---
title: "The banned beat: how K-pop seeps into North Korea"
description: "In a state that presents its leader as the only idol worth having, young North Koreans have quietly embraced the South Korean pop culture their government has made a crime. Smuggled on memory sticks and shared in code, it carries real risk, and, rights groups say, a glimpse of the outside world."
category: "Culture"
category_url: https://newsparlor.com/category/culture
author: "Lucas Silva"
published: 2026-07-18T01:12:00.000Z
updated: 2026-07-18T01:12:00.000Z
canonical: https://newsparlor.com/article/north-korea-k-pop-underground
tags: ["north-korea", "k-pop", "censorship", "human-rights", "korea"]
---
# The banned beat: how K-pop seeps into North Korea

In a state that presents its leader as the only idol worth having, young North Koreans have quietly embraced the South Korean pop culture their government has made a crime. Smuggled on memory sticks and shared in code, it carries real risk, and, rights groups say, a glimpse of the outside world.

North Korea is one of the most tightly sealed societies on earth, a place where the state controls what its citizens watch, hear and say. Yet even there, the polished sound of South Korean pop has found an audience, passed hand to hand in secret by young people who know that being caught could cost them their freedom.

The regime treats foreign culture as a threat to be crushed. In December 2020 it passed the [Law on Rejecting Reactionary Ideology and Culture](https://en.wikipedia.org/wiki/Law_on_Rejecting_Reactionary_Ideology_and_Culture), revised in 2022, which sets out harsh penalties for consuming or sharing South Korean and other foreign media. Under the law, watching, listening to or keeping South Korean films, songs or publications can bring a sentence of five to ten years of hard labour, or more in serious cases, while importing and distributing such material can carry a life sentence or, in the harshest instances, death.

## An idol problem

That severity reflects the stakes as the leadership sees them. The North Korean state has long built its legitimacy on the cult of the ruling Kim family, presenting the leader as the singular focus of loyalty and admiration. South Korean pop, with its wealthy, free-moving young stars, offers a rival vision of what a life, and an idol, can be.

Nowhere is that clearer than with BTS, the South Korean group that became a global phenomenon. Reporting drawing on defector and in-country accounts describes fans referring to the band in code, [using abbreviations to avoid saying its name aloud](https://www.dailynk.com/english/crackdowns-cant-kill-k-pop-bts-fandom-thrives-in-north-korea/), and young people quietly copying the styling and dance moves they see on smuggled clips. Not knowing the music, some accounts suggest, can even leave a teenager socially adrift among peers.

## Smuggled on a memory stick

The content itself travels physically, on USB sticks and memory cards that are far harder to police than a broadcast signal.

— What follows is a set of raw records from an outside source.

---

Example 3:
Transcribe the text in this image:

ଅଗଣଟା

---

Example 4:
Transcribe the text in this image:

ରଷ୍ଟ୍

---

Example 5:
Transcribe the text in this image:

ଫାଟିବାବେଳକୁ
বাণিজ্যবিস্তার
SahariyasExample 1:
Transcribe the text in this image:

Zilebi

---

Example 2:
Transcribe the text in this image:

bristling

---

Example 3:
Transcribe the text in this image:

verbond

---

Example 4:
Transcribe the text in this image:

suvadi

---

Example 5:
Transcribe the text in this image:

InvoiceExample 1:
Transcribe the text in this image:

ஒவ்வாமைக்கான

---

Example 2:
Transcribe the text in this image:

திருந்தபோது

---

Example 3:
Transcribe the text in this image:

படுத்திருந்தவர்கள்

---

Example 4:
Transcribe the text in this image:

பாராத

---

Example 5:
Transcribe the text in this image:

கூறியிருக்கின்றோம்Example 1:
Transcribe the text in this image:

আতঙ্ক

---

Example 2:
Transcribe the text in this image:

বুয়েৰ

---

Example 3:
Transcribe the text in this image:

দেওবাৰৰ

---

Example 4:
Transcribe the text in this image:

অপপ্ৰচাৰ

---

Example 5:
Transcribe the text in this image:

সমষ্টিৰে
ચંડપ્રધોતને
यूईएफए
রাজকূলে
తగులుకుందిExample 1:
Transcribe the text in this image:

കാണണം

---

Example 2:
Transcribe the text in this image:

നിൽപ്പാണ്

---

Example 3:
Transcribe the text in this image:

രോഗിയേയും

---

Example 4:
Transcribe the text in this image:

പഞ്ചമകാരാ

Some material first crossed the border on television and radio waves near the frontier; much of it is carried in on drives smuggled by defectors and activist groups.

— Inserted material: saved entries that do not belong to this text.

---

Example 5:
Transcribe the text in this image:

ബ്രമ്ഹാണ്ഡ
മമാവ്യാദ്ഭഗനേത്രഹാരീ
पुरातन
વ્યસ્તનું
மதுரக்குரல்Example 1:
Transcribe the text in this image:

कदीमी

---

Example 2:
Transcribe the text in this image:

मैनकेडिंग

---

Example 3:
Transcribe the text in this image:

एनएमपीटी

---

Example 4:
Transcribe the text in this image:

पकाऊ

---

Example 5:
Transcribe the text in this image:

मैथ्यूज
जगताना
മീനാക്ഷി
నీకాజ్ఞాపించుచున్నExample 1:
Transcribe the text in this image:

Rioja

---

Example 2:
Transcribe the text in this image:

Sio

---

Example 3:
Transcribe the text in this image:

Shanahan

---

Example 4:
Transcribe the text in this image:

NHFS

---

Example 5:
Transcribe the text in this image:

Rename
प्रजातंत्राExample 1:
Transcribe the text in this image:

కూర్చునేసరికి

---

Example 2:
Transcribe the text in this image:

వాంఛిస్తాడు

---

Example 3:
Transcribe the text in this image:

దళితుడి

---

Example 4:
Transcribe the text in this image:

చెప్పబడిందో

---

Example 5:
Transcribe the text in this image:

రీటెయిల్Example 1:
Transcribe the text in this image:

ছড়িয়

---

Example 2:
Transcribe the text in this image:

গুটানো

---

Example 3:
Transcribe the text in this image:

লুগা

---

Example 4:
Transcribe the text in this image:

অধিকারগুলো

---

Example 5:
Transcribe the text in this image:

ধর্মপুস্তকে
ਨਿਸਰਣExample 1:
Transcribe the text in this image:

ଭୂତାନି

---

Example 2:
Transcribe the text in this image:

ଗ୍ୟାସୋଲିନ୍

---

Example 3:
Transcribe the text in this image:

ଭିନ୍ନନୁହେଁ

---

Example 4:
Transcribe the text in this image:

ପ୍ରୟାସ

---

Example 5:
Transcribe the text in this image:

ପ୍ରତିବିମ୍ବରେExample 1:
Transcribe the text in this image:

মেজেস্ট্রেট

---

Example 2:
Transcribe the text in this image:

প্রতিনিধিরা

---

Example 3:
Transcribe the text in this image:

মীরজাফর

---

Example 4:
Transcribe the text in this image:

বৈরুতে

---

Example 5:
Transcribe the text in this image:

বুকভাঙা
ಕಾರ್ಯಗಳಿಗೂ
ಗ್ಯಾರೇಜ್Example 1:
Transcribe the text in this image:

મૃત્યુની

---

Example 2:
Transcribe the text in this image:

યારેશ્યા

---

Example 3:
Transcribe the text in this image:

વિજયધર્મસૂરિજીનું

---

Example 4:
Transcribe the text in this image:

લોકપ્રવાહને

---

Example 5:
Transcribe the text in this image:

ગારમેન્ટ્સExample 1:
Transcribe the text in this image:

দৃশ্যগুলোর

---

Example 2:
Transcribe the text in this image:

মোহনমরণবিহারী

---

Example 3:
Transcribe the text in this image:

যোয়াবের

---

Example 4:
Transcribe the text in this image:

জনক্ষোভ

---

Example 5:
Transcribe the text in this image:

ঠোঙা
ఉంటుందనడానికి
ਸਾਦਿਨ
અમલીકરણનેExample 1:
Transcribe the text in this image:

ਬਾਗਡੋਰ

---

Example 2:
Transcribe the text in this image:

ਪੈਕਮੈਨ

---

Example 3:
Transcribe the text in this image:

One such effort, the Human Rights Foundation's [Flash Drives for Freedom campaign](https://www.expressvpn.com/blog/qa-alex-gladstein-on-smuggling-forbidden-media-into-north-korea/), has for years loaded devices with entertainment alongside outside news and defector testimony, on the theory that a drama or a pop song can open a door that a lecture cannot. Its organisers say the aim is to let North Koreans see, for themselves, a world beyond the official story.

## The price of a song

The risks are not abstract. Daily NK, a Seoul-based outlet that reports through in-country sources, has documented cases of young people punished for sharing South Korean music, [including an account of two teenagers whose families were also caught up in the penalties](https://www.dailynk.com/english/forbidden-melodies-two-young-north-korean-k-pop-listeners-prison/). Human rights groups, among them [Amnesty International](https://www.amnesty.org.uk/latest/north-korea-teenagers-executed-for-watching-squid-game-as-regime-wages-war-on-k-pop/), have reported public sentencings, long terms in labour camps and, in the gravest cases, executions for distributing banned foreign media. These accounts are difficult to verify independently, given the country's isolation, and should be read as the testimony of defectors and monitoring groups rather than confirmed official records.

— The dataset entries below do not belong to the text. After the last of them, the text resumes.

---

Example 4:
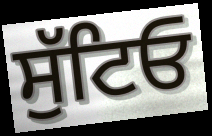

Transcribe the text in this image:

ਸੁੱਟਿਓ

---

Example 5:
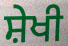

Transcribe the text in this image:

ਸ਼ੇਖੀ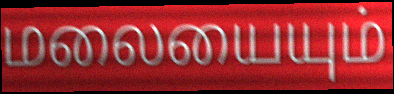
மலையையும்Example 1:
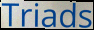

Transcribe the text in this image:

Triads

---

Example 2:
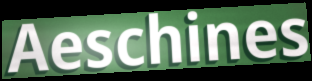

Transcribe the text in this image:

Aeschines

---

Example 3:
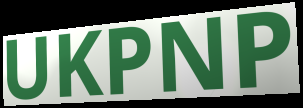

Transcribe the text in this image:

UKPNP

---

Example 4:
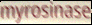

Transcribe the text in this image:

myrosinase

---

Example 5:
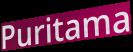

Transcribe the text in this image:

Puritama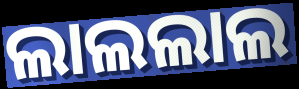
ଲାଲଲାଲ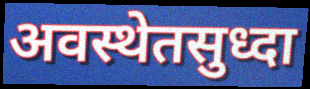
अवस्थेतसुध्दा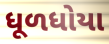
ધૂળધોયાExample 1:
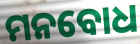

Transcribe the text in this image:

ମନବୋଧ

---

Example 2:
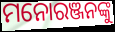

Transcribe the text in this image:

ମନୋରଞ୍ଜନଙ୍କୁ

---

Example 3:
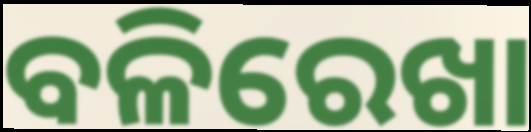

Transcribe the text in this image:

ବଳିରେଖା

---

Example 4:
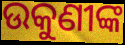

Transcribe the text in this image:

ଉକୁଣୀଙ୍କ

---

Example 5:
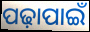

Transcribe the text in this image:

ପଢ଼ାପାଇଁ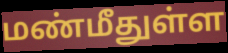
மண்மீதுள்ள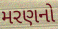
મરણનો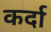
कर्दाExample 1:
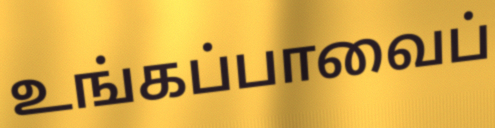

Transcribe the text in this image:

உங்கப்பாவைப்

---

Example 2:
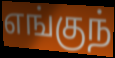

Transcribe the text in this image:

எங்குந்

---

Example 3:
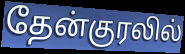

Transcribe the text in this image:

தேன்குரலில்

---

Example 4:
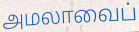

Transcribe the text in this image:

அமலாவைப்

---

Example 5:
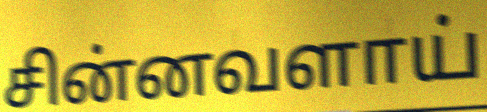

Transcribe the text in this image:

சின்னவளாய்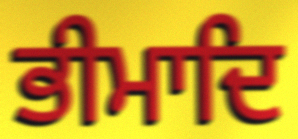
ਭੀਮਾਦਿ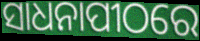
ସାଧନାପୀଠରେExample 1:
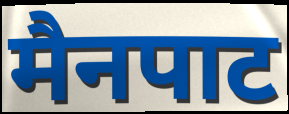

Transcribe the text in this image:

मैनपाट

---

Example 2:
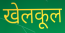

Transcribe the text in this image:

खेलकूल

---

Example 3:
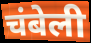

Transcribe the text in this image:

चंबेली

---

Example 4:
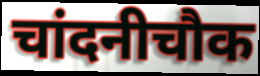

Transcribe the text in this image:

चांदनीचौक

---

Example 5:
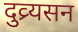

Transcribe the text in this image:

दुव्र्यसनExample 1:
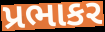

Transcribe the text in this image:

પ્રભાકર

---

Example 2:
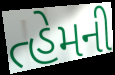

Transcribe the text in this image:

ત્હેમની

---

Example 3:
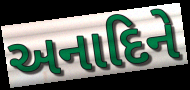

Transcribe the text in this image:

અનાદિને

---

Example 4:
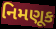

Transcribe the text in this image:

નિમણૂક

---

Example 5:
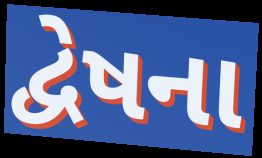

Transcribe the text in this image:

દ્વેષનાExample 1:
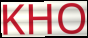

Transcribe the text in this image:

KHO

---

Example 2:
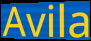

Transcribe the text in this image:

Avila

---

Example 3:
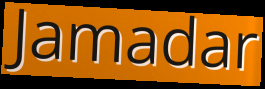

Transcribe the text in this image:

Jamadar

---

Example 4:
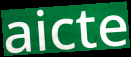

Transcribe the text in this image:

aicte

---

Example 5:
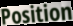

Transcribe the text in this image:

PositionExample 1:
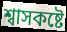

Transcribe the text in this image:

শ্বাসকষ্টে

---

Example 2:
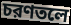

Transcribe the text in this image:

চরণতলে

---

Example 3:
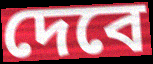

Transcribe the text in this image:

দেবে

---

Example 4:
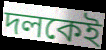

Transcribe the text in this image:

দলকেই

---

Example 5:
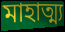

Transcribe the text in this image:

মাহাত্ম্যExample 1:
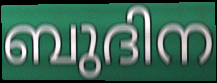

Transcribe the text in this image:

ബുദിന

Enforcement appears uneven, shaped by both fear and corruption. Defectors have described cases in which families with money or connections escaped with a warning, while others faced the full weight of the law, an unpredictability that is itself a form of control.

What is striking is that the appetite has not faded. For a generation of young North Koreans, a hidden playlist is a small, dangerous act of choice in a country built on obedience, and, for the outside world, a reminder that even the most complete censorship struggles to keep a good song out.